Est-ce qu’on peut appeler un chat, un chat? Zimmerman a ciblé Martin, parce que dans sa petite cervelle d’oiseau, il trouvait que ce dernier semblait circuler dans un endroit qui ne lui convenait pas. -
Depuis ce drame, je ne réussis pas à me sortir cette histoire de la tête. Fréquentant assidûment mon centre sportif, chaque fois que j’y vais, j’y rencontre ces jeunes portant leur capuchon rabattu sur leur tête. La plupart d’entre eux sont des ados qui souvent jouent les durs à cuire malgré leur visage boutonneux. Certains d’entre eux sont blancs; d’autres, noirs. Mais cela me brise le cœur de savoir que ces derniers courent davantage de risques que les premiers à cause de la couleur de leur peau.

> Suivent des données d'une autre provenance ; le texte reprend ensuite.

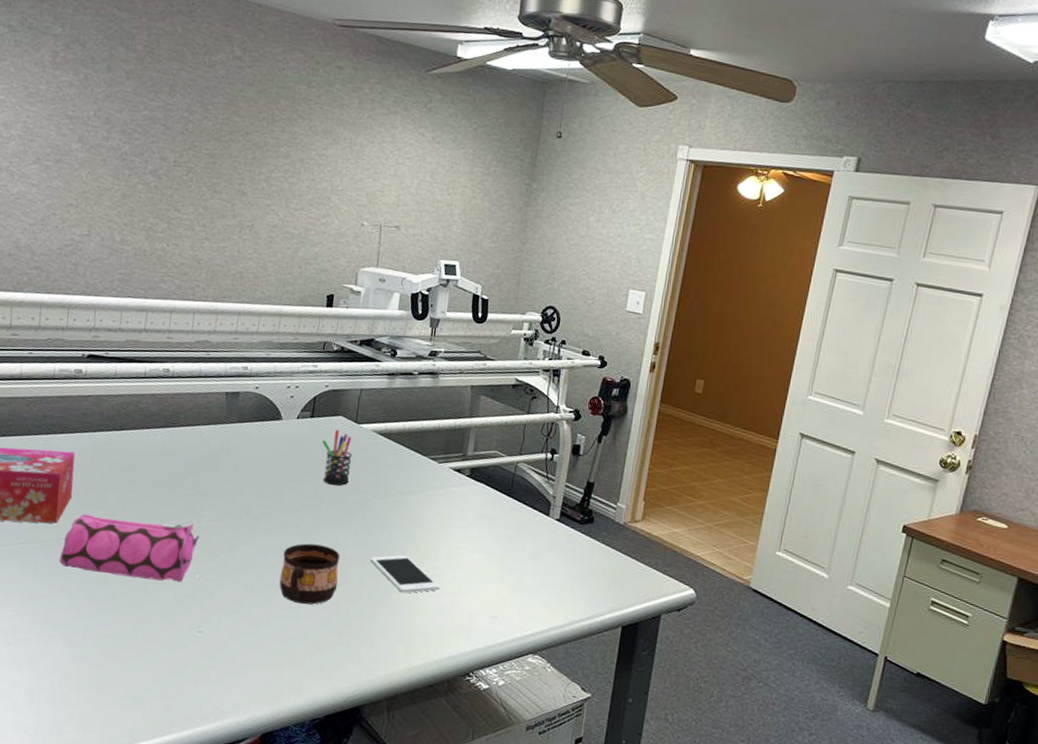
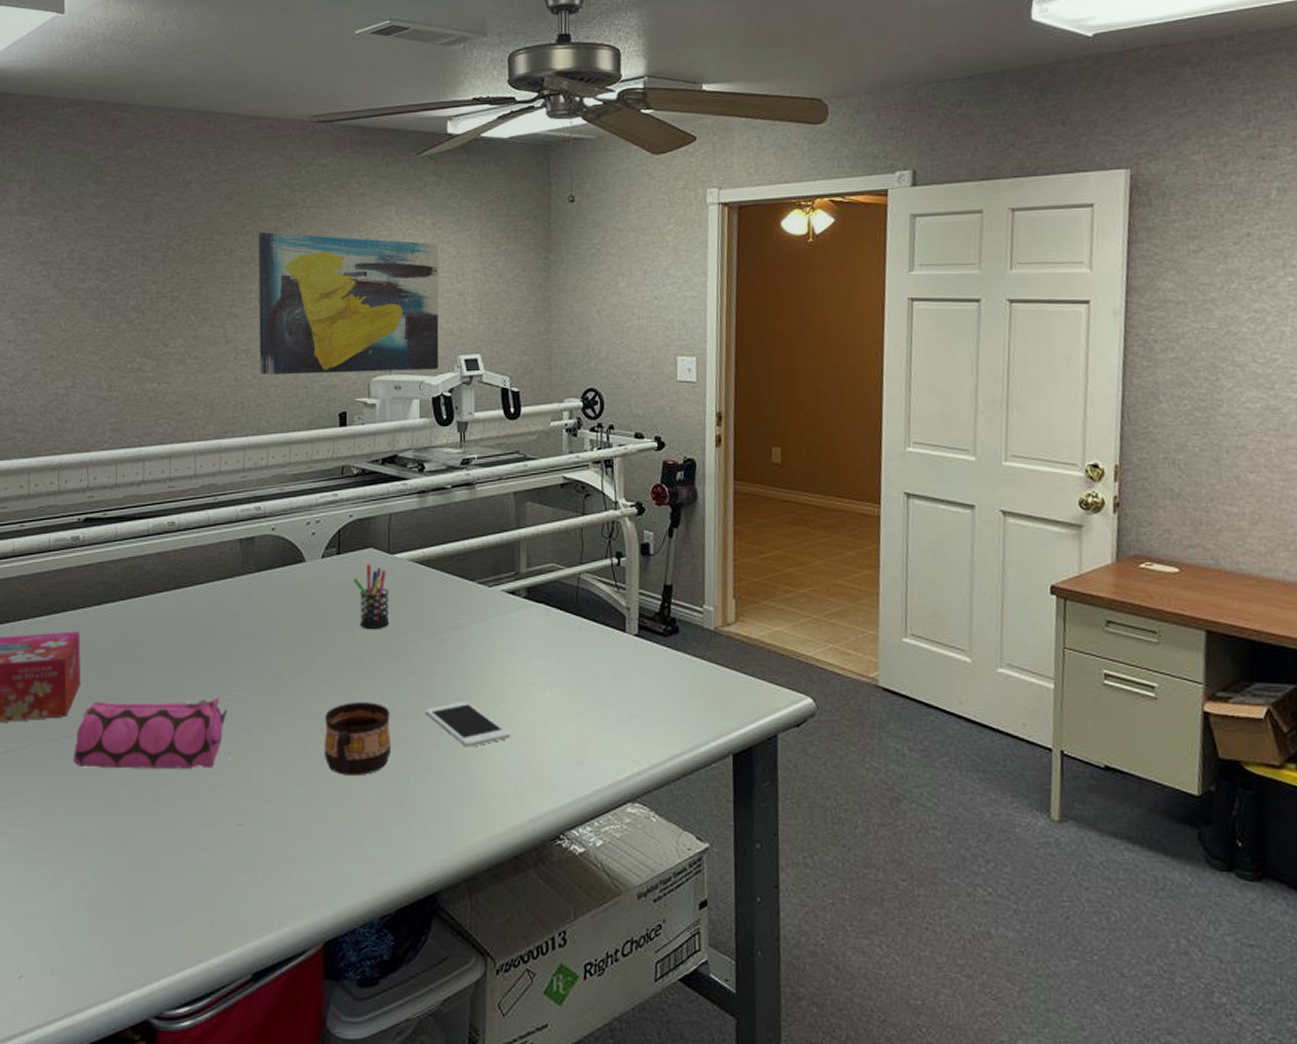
wall art: none [260,121,435,269] -> present [259,232,439,375]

Je regarde ces jeunes à capuchon et pense à ce professeur noir qui fut arrêté par la Sécurité publique de Westmount, il y a de cela quelques années, parce que quelqu’un avait porté plainte contre lui parce qu’il trouvait son comportement suspect.
Je pense à Joël Debellefeuille, un autre homme de race noire, qui conduisait sa voiture qui semblait aux yeux de la SQ trop luxueuse pour un Noir et qui fut appréhendé devant toute sa famille.
Je pense à toutes ces histoires qui m’ont été rapportées par mes amis noirs et qui ne m’arriveront jamais parce que je suis une femme de race blanche.
L’affaire Martin dépasse la simple notion de racisme. Elle ramène à la surface des comportements policiers inacceptables, tout le débat du port d’arme et ce concept d’autodéfense qui semble faire plus de mal que de bien. Et l’essence même de cette histoire est une affaire de profilage racial en bonne et due forme.
Le président Obama m’a émue aux larmes lorsqu’il déclara : «Si j’avais un fils, il ressemblerait à Trayvon», mais peu importe son apparence physique, Trayvon était déjà le fils de quelqu’un d’autre.